## TO DO
Locate every line in the records below that contains the word "temperature", and copy each of those lines in full.

════════════════

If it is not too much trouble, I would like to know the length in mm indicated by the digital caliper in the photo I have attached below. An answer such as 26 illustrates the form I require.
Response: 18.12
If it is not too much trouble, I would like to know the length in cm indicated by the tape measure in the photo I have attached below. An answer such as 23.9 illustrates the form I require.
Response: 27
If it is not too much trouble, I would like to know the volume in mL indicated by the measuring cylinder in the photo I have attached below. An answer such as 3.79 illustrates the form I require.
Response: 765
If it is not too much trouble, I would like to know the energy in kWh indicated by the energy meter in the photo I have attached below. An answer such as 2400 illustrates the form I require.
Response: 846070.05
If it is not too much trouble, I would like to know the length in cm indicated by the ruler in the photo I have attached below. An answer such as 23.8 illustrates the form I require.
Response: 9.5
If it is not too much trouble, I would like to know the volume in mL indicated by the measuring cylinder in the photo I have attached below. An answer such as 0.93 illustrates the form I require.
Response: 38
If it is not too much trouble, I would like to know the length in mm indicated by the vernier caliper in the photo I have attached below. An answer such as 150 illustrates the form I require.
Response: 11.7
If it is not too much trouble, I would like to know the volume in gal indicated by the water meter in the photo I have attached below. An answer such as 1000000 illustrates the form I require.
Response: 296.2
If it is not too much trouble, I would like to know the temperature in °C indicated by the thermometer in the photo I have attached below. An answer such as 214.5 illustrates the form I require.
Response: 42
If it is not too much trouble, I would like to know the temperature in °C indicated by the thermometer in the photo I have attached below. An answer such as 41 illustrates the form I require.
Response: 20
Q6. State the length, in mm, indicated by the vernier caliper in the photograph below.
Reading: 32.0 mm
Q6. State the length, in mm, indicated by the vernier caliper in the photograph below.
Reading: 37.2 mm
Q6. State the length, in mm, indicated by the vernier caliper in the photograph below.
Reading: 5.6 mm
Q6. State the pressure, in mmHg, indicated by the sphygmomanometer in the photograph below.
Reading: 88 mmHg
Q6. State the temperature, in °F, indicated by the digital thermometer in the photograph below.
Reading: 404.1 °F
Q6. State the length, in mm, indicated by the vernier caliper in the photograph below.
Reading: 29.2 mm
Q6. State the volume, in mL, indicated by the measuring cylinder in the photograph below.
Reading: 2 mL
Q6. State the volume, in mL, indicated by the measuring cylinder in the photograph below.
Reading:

════════════════

## EXPECTED ANSWER
If it is not too much trouble, I would like to know the temperature in °C indicated by the thermometer in the photo I have attached below. An answer such as 214.5 illustrates the form I require.
If it is not too much trouble, I would like to know the temperature in °C indicated by the thermometer in the photo I have attached below. An answer such as 41 illustrates the form I require.
Q6. State the temperature, in °F, indicated by the digital thermometer in the photograph below.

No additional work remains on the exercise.